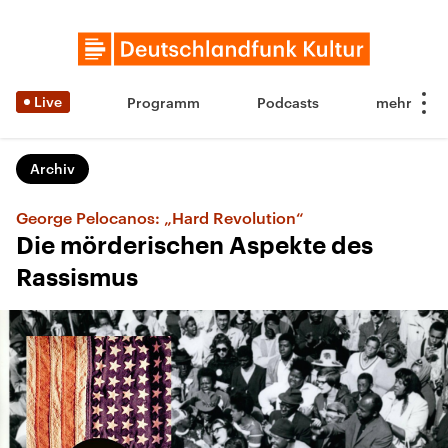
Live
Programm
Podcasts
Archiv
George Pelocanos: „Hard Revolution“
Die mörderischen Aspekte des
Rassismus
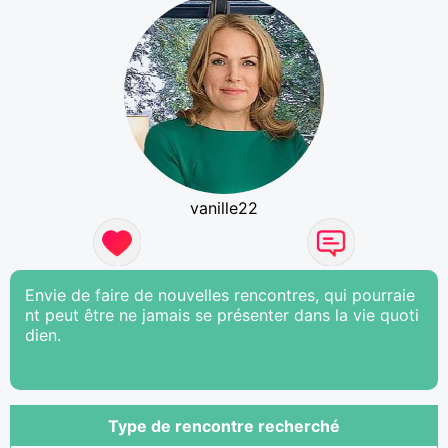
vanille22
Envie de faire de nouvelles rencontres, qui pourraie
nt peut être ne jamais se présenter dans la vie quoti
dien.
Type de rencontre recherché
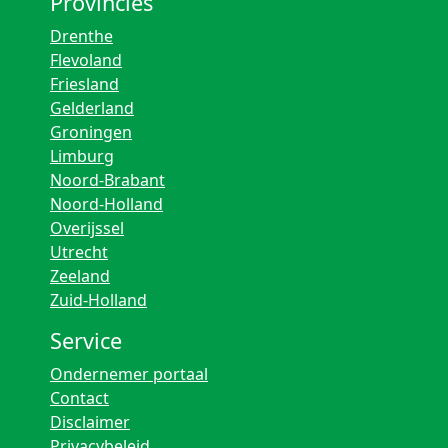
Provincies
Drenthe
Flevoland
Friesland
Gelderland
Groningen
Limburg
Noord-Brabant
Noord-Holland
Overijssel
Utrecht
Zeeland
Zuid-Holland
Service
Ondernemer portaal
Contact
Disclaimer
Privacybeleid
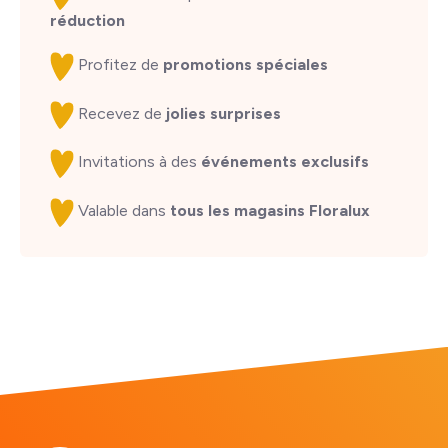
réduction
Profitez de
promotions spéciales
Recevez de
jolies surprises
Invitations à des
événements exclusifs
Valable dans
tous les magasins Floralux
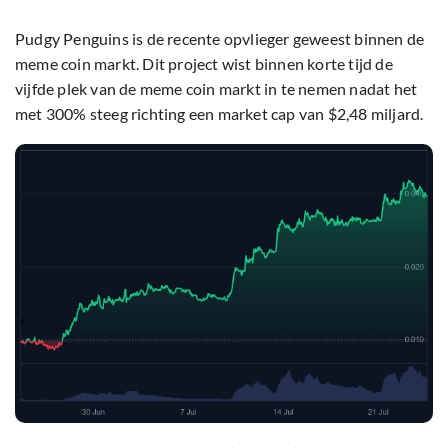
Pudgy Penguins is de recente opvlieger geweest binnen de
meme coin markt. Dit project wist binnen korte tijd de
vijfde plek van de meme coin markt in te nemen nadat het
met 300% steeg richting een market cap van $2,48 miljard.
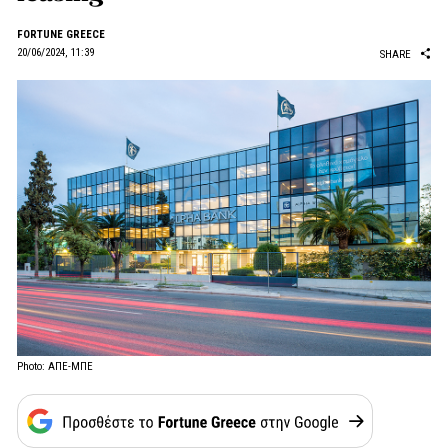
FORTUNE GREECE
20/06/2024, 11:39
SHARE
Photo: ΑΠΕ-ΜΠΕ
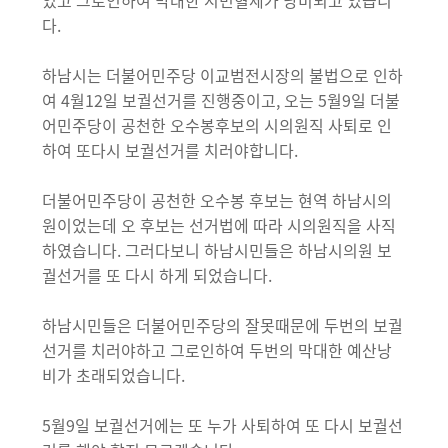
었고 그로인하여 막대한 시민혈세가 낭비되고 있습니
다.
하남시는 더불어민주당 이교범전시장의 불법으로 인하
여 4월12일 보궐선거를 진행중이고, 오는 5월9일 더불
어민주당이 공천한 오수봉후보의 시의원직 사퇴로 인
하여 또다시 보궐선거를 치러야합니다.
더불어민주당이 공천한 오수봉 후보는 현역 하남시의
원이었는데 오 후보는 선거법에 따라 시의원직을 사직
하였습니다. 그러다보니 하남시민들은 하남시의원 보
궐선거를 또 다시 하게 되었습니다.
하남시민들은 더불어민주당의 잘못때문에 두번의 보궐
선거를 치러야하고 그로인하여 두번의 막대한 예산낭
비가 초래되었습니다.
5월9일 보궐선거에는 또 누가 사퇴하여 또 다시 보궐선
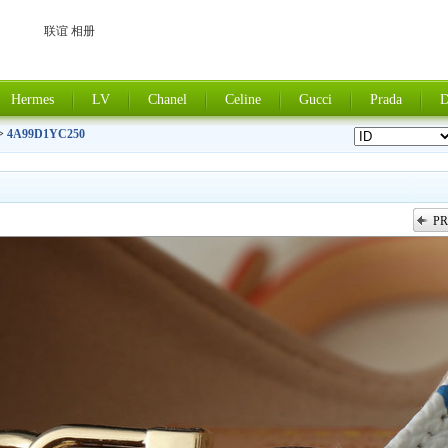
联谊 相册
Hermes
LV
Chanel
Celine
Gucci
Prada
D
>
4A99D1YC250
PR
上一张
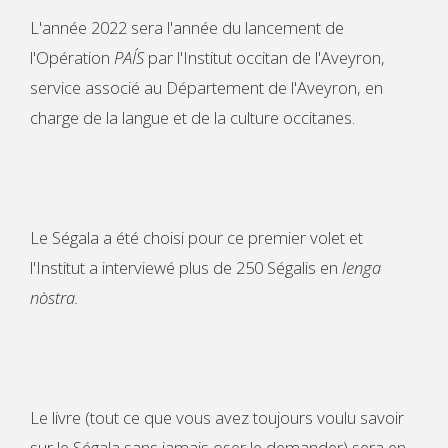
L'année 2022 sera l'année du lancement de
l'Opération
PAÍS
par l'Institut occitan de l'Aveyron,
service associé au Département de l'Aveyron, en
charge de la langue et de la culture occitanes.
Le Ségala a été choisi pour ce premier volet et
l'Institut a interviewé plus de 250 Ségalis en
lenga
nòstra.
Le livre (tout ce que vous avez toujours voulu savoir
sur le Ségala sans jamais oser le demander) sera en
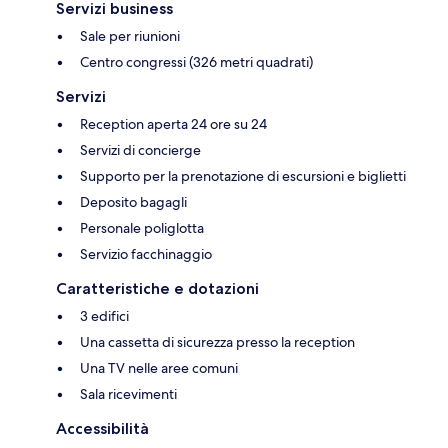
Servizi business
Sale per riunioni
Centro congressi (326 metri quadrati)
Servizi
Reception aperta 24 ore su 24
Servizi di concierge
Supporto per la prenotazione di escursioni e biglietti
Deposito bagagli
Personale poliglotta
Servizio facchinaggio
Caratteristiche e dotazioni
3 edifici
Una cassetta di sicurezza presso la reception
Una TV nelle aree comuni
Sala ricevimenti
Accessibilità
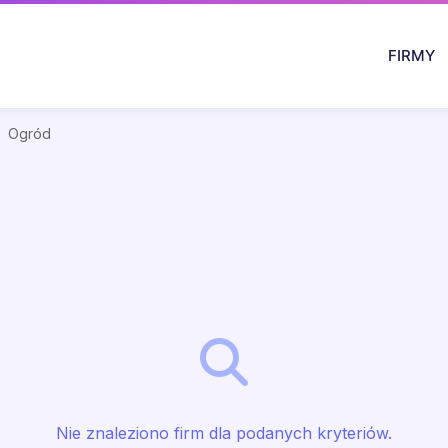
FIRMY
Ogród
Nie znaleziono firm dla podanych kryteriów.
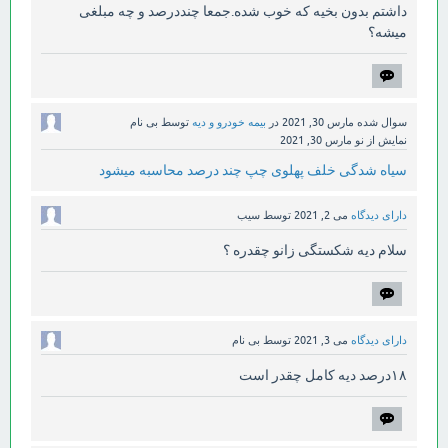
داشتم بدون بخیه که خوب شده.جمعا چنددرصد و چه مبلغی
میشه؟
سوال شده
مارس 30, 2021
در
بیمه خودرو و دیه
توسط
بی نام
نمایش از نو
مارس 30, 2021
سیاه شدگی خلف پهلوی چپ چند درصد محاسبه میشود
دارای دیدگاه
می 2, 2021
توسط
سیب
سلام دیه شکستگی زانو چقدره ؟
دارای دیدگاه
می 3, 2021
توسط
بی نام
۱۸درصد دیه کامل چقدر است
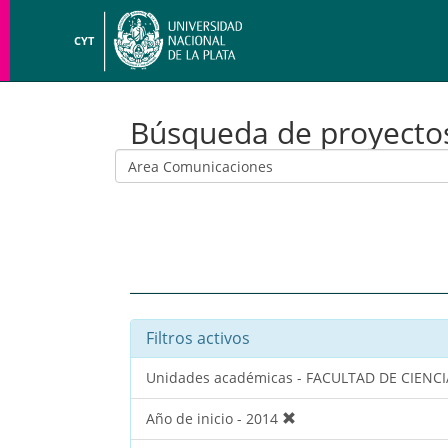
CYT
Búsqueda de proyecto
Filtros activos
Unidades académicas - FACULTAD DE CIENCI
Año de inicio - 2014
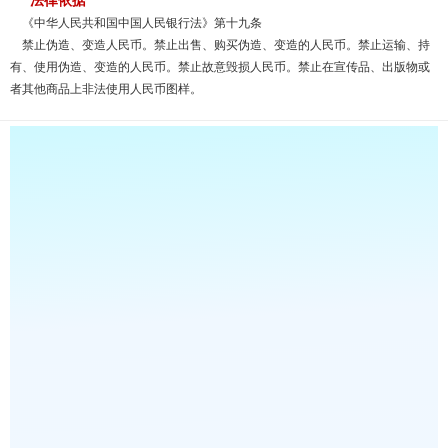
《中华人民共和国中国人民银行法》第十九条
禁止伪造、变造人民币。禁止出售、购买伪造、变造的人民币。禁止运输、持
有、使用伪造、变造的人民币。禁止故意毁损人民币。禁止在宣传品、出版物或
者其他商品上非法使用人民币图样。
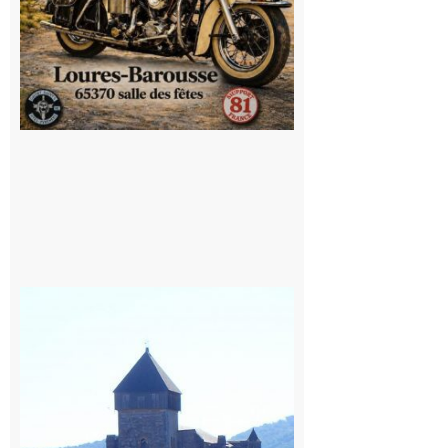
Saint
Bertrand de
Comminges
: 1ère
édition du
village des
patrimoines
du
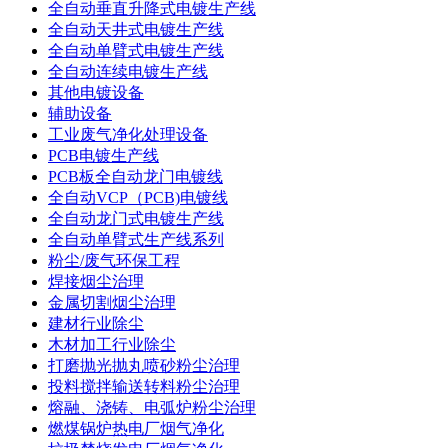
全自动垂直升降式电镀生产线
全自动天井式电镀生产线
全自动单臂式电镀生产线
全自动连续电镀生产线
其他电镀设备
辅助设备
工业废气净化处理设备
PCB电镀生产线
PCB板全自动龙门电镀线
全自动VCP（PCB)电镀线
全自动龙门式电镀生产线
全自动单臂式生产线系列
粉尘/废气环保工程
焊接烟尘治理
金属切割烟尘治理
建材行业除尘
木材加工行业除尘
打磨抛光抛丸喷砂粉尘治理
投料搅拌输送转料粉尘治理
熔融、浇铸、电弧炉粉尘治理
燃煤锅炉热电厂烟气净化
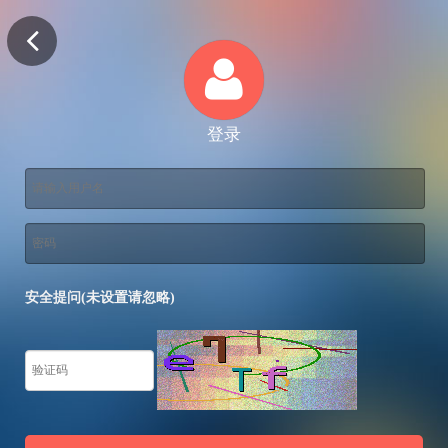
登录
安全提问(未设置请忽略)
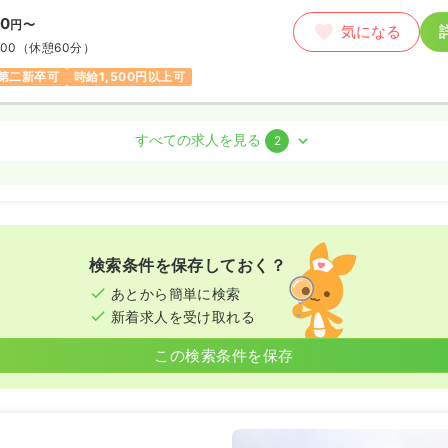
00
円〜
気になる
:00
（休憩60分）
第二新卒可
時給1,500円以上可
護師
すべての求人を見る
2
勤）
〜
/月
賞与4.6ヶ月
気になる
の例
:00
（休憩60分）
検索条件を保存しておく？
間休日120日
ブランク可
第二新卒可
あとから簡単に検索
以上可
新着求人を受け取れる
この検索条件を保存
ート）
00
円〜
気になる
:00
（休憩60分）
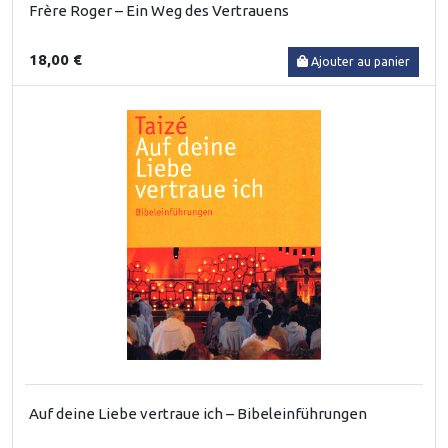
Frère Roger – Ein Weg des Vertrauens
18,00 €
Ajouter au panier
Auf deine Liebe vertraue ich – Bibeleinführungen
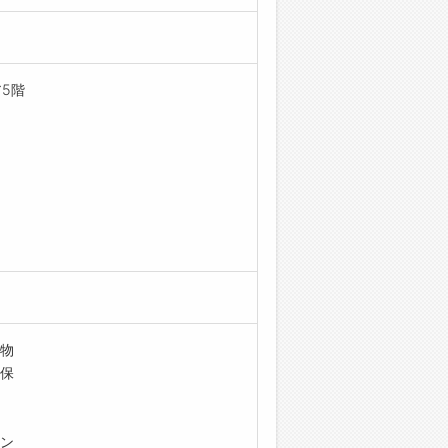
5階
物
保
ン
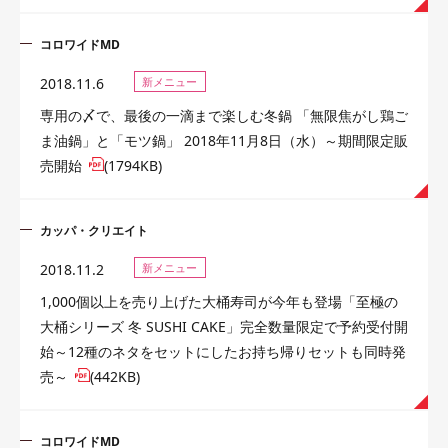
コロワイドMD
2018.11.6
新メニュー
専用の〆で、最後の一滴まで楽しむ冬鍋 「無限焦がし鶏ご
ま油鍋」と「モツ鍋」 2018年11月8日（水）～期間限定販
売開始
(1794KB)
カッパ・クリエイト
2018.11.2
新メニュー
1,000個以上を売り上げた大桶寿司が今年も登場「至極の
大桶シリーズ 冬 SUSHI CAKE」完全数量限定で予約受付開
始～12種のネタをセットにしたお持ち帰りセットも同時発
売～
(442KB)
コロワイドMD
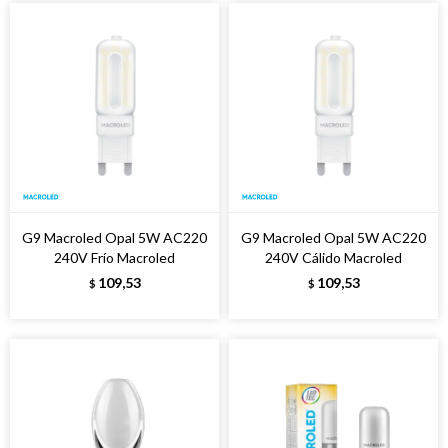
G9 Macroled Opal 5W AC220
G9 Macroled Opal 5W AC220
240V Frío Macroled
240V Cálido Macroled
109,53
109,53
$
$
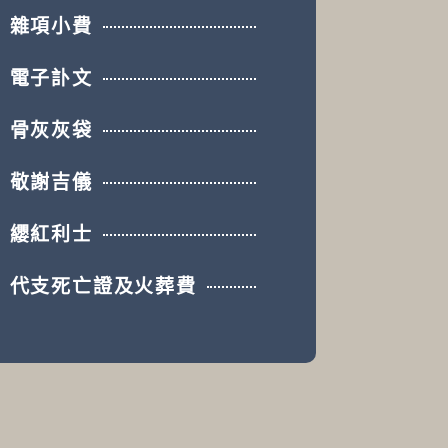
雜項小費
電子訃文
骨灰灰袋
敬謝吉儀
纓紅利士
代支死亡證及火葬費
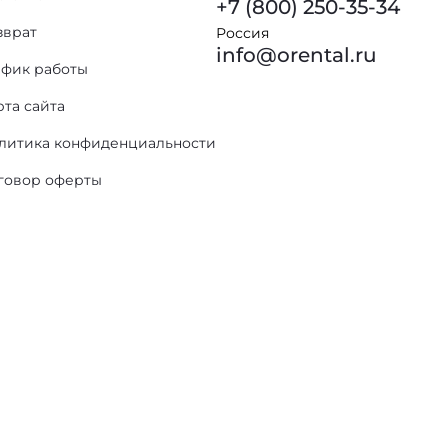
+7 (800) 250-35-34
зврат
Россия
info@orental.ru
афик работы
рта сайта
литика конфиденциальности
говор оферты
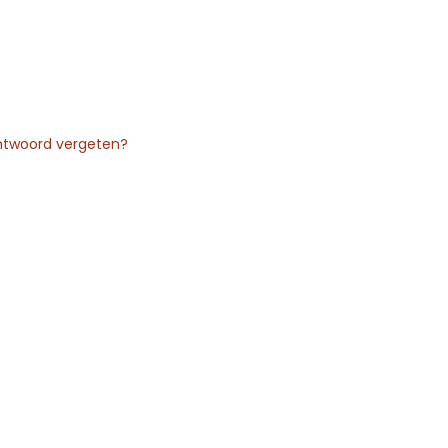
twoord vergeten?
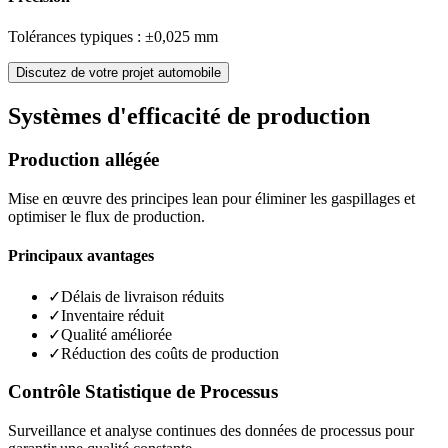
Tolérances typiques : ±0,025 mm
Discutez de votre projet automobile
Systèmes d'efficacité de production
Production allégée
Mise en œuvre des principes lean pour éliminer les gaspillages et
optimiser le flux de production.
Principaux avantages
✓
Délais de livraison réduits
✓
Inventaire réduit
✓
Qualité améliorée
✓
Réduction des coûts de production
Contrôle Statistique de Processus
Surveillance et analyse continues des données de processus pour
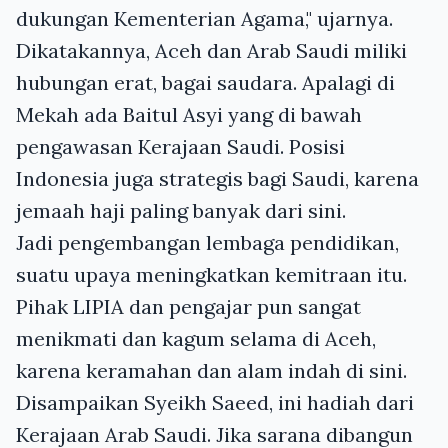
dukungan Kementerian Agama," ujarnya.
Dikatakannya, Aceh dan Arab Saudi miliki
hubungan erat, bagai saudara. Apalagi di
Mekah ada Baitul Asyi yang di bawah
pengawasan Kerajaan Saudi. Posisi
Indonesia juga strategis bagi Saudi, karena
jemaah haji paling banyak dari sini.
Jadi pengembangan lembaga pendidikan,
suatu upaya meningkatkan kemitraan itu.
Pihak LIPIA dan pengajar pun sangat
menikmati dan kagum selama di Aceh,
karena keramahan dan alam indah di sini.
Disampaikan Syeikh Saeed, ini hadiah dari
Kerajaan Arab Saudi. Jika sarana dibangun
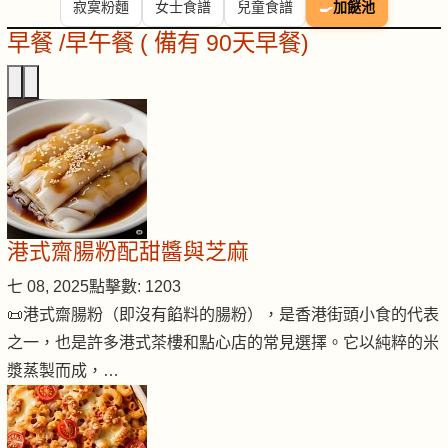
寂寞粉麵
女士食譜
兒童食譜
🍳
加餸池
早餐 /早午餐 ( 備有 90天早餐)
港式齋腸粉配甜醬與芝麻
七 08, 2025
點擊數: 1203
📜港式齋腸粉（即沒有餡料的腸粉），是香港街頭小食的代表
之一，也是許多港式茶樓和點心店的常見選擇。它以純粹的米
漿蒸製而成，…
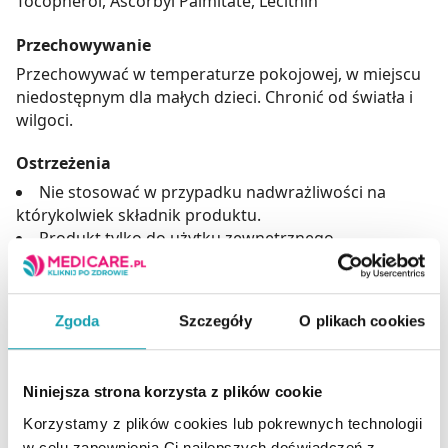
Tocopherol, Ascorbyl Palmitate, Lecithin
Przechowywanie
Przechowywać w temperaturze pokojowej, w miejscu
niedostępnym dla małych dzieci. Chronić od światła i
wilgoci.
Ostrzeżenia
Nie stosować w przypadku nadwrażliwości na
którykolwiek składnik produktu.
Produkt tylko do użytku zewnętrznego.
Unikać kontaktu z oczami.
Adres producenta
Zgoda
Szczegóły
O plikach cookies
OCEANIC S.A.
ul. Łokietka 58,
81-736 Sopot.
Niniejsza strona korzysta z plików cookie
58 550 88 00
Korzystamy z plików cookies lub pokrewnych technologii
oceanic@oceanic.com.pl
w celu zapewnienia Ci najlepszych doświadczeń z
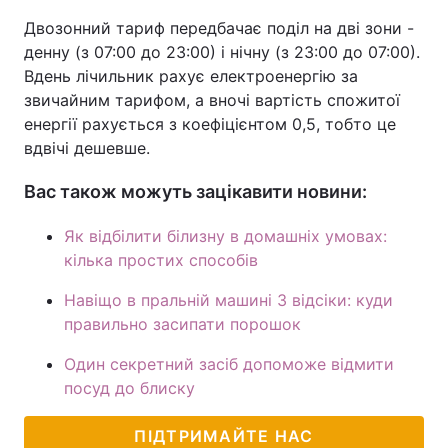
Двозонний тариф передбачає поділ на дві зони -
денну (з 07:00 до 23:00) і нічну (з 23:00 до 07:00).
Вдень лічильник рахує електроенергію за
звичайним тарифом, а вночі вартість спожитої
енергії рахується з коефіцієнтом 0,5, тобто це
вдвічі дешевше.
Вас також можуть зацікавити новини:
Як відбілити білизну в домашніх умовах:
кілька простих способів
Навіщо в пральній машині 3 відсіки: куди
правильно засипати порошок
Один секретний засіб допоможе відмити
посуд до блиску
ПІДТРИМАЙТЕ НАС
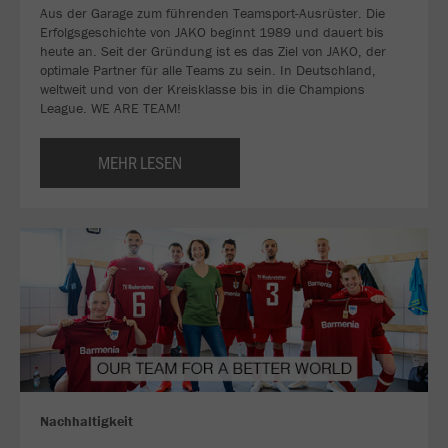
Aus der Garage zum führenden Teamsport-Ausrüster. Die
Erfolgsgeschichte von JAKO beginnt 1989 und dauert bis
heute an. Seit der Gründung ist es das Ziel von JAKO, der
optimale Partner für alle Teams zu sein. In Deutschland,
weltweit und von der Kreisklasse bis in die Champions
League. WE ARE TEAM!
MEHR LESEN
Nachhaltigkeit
----
Find each line of the listing that contains the word "sini" and copy those lines out.

> EXERCISE SOLUTION
jemaah haji paling banyak dari sini.
karena keramahan dan alam indah di sini.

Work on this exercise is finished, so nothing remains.